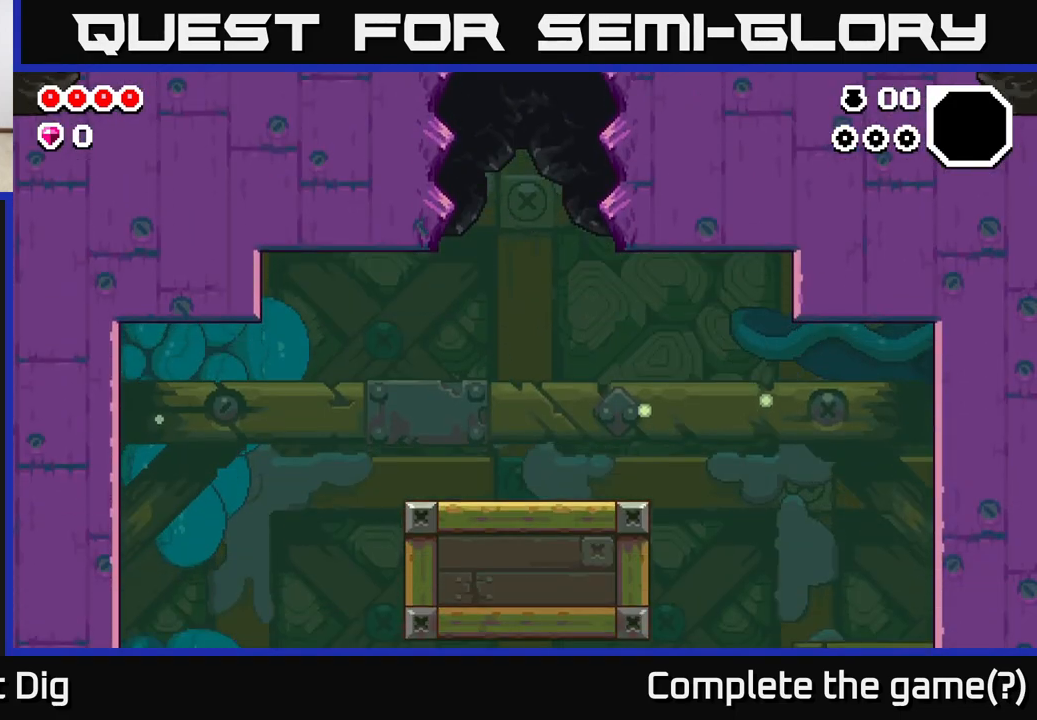
{"buttons": [], "left_stick": "center", "right_stick": "center", "events": []}
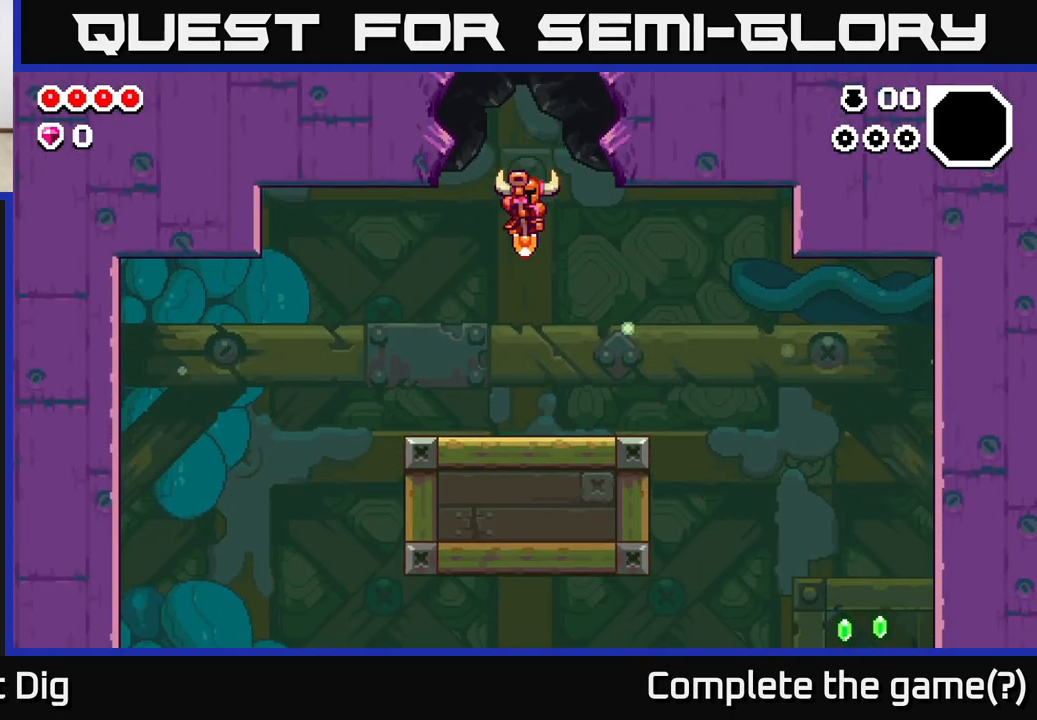
{"buttons": [], "left_stick": "right", "right_stick": "center", "events": [[133, "left_stick", "right"]]}
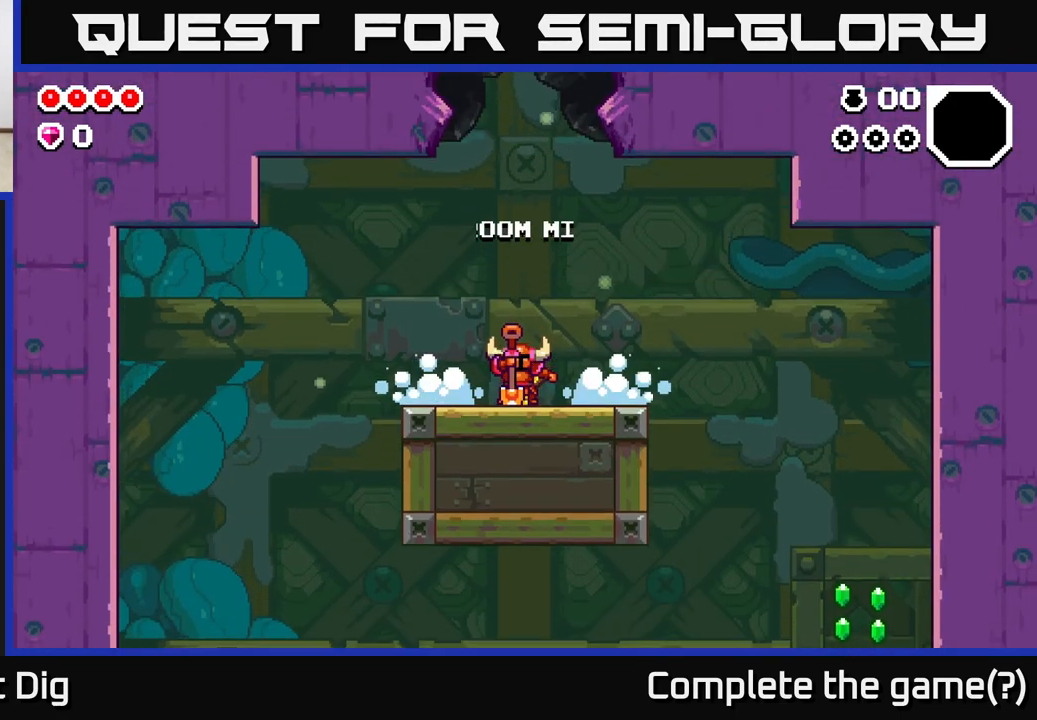
{"buttons": ["A"], "left_stick": "right", "right_stick": "center", "events": [[33, "left_stick", "center"], [100, "A", "down"], [183, "left_stick", "right"], [250, "A", "up"], [383, "A", "down"]]}
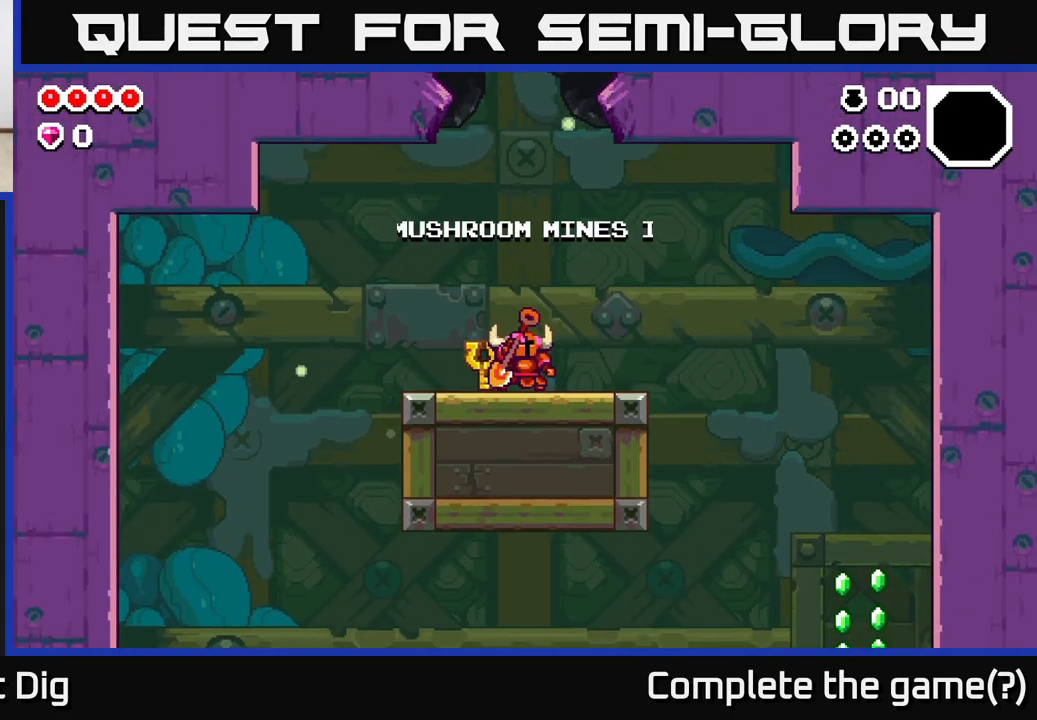
{"buttons": [], "left_stick": "right", "right_stick": "center", "events": [[17, "A", "up"], [167, "A", "down"], [300, "A", "up"]]}
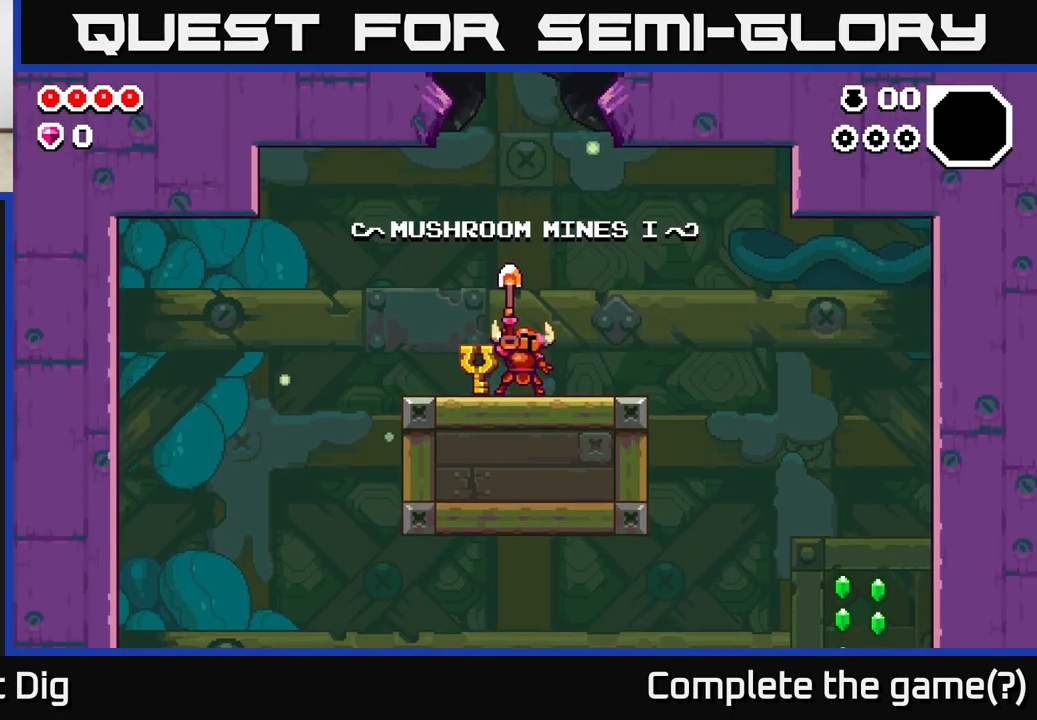
{"buttons": [], "left_stick": "right", "right_stick": "center", "events": []}
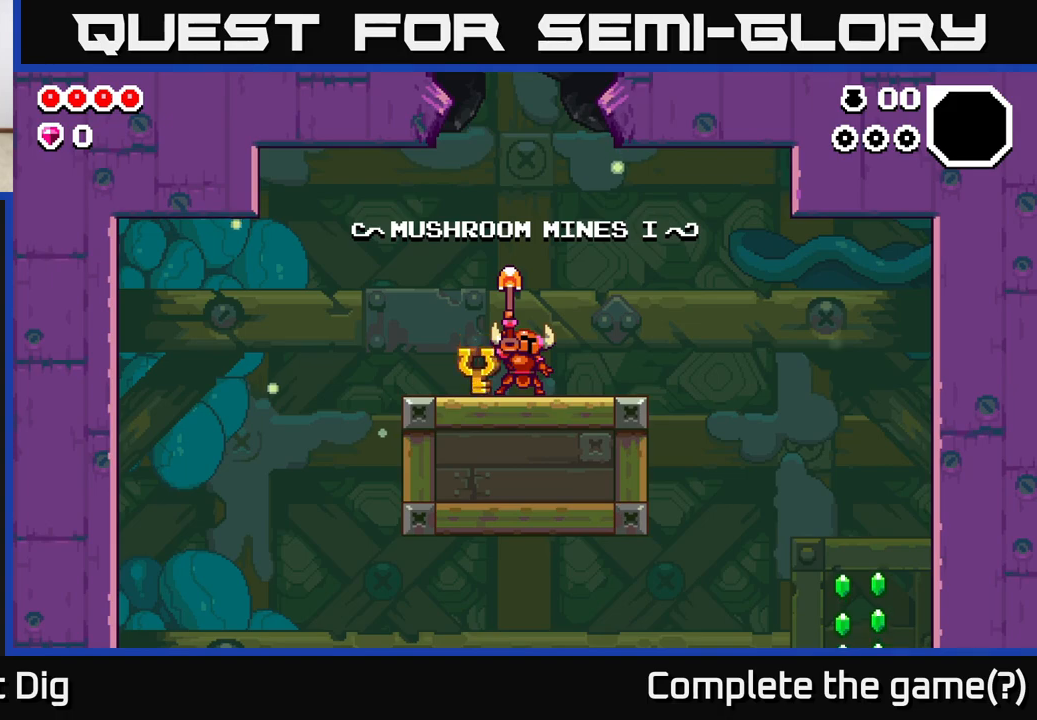
{"buttons": [], "left_stick": "right", "right_stick": "center", "events": []}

## WHAT YOU WILL DO
Find the lines above that hold "down", then copy each of them.

## EXPECTED ANSWER
{"buttons": ["A"], "left_stick": "right", "right_stick": "center", "events": [[33, "left_stick", "center"], [100, "A", "down"], [183, "left_stick", "right"], [250, "A", "up"], [383, "A", "down"]]}
{"buttons": [], "left_stick": "right", "right_stick": "center", "events": [[17, "A", "up"], [167, "A", "down"], [300, "A", "up"]]}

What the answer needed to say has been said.